Johnnie Cordero, Chairman of the Democratic Black Caucus of South Carolina and of the South Carolina Democratic Party’s Affirmative Action Committee for the 2020 SC State Democratic Convention, has filed a lawsuit in an effort to halt disenfranchisement of Richland County voters at the Party level.
The suit contends that Matt Kisner, Chair of the Richland County Democratic Party, acted illegally when the unilateral decision was made to move the date of the Richland County Party convention and to hold the convention through a virtual meeting platform.
Cordero says he recognizes that the unprecedented nature of the global coronavirus pandemic has created challenges for all of our societal systems and that it necessitates employing new ways of doing business but that any new processes implemented cannot sacrifice the legal and constitutional rights of South Carolina’s most vulnerable voters for the sake of mere convenience.
“When I took my seat as Chair of the Democratic Black Caucus of South Carolina and Chairman of the Affirmative Action Committee, I made a promise to serve the state’s marginalized Democratic voters. It is a commitment that I did not make lightly and in taking this action, I am standing up for the people I serve.”
Johnnie Cordero
“Let me be very clear,” says Cordero. “I’m not, by any means, asking that the County Party put the lives of citizens at risk by holding an in-person convention today or tomorrow. I’m saying that this is another example of people using the pandemic for personal political gain. I am asking that they take a step back and think long and hard about the party’s lengthy history of disenfranchisement of minority voters. I’m asking that they take to heart the six basic elements adopted by the Democratic National Committee in January 1968, after the late Mrs. Fannie Lue Hammer and others were excluded from participation in Democratic Party and organized the Mississippi Freedom Democratic Party. I am asking that they follow the example set by the Democratic National Committee and use the legal tools at their disposal to move the convention to a date at which it will be safe to hold an in-person convention or, at the very least, take time to ensure that all voters, including those without internet access can participate in a virtual convention. We also need to ensure that votes taken during the election can be accurately and securely counted. If these steps aren’t taken, as I said in the suit, the people excluded will almost assuredly be those persons who the Affirmative Action Plan was implemented to reach, i.e., African Americans, women, people 36 and younger, LGBTQ and Hispanic, Asian Americans and Pacific Islanders, Native Americans and people with disabilities.”

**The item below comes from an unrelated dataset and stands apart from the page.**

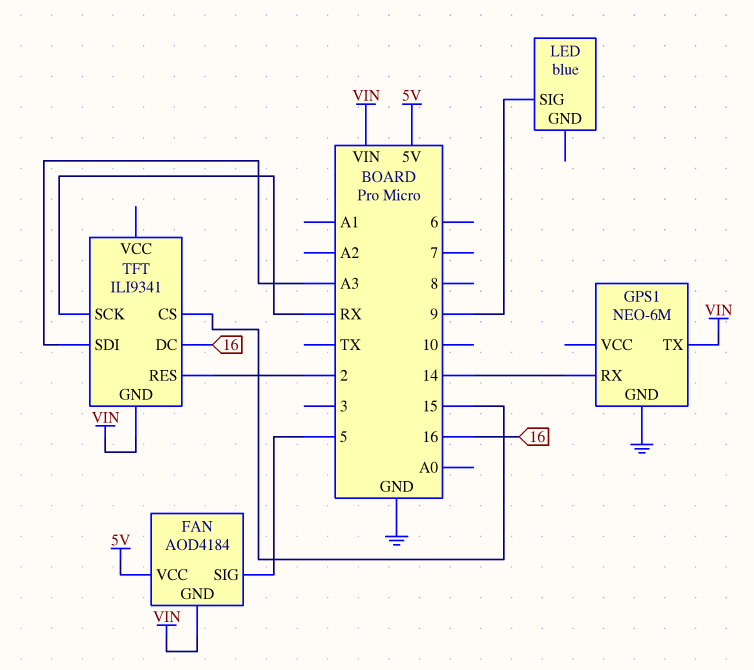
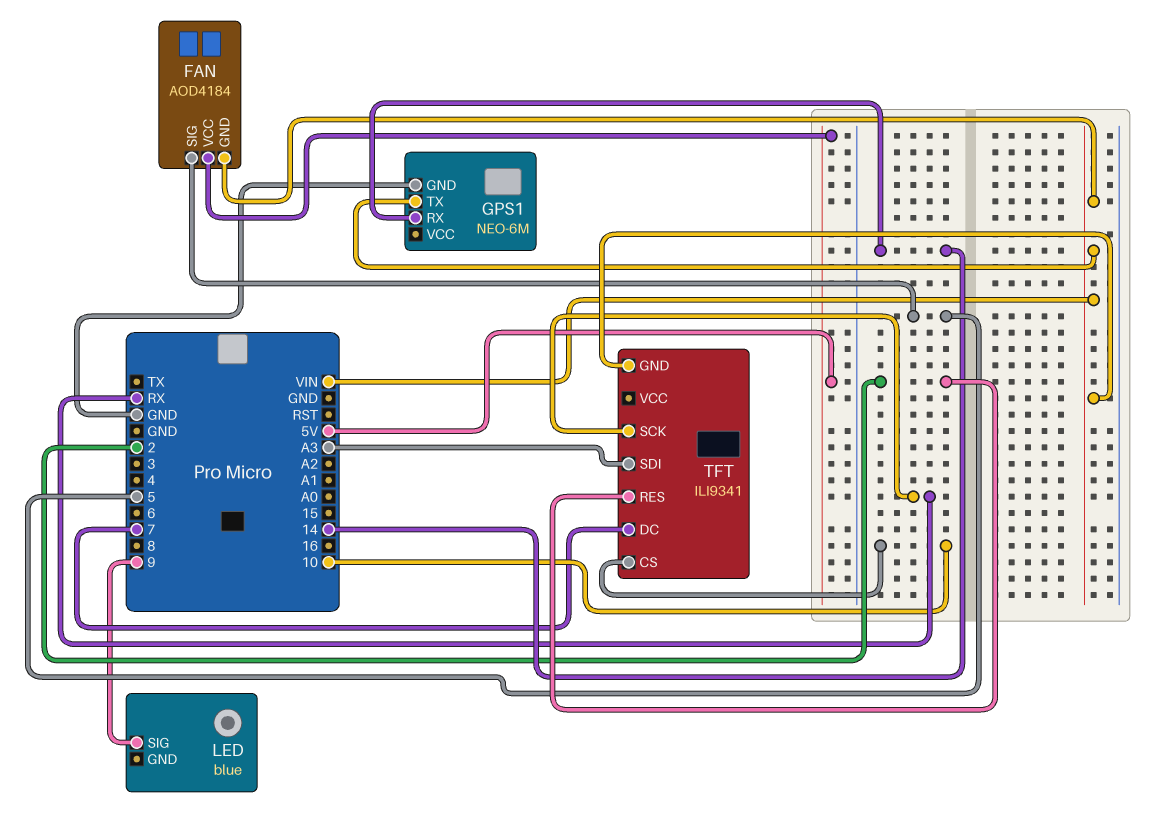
TFT pin CS: 15 -> 10
TFT pin DC: 16 -> 7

The complaint, which was filed in South Carolina’s Fifth Judicial Circuit continues the legacy of Civil Rights activists throughout the 20th and 21st centuries. Dred and Harriet Scott sued for their freedom in the 1850’s, Homer Plessy sued against segregation in 1892, Linda Brown famously sued the Topeka Board of Education in 1954. In 1978 legal action had to be taken to uphold affirmative action and in 2013 Attorney General Holder used the law in an effort to retain the full weight of the Voters Rights Act.
“When I took my seat as Chair of the Democratic Black Caucus of South Carolina and Chairman of the Affirmative Action Committee, I made a promise to serve the state’s marginalized Democratic voters. It is a commitment that I did not make lightly and, in taking this action, I am standing up for the people I serve.”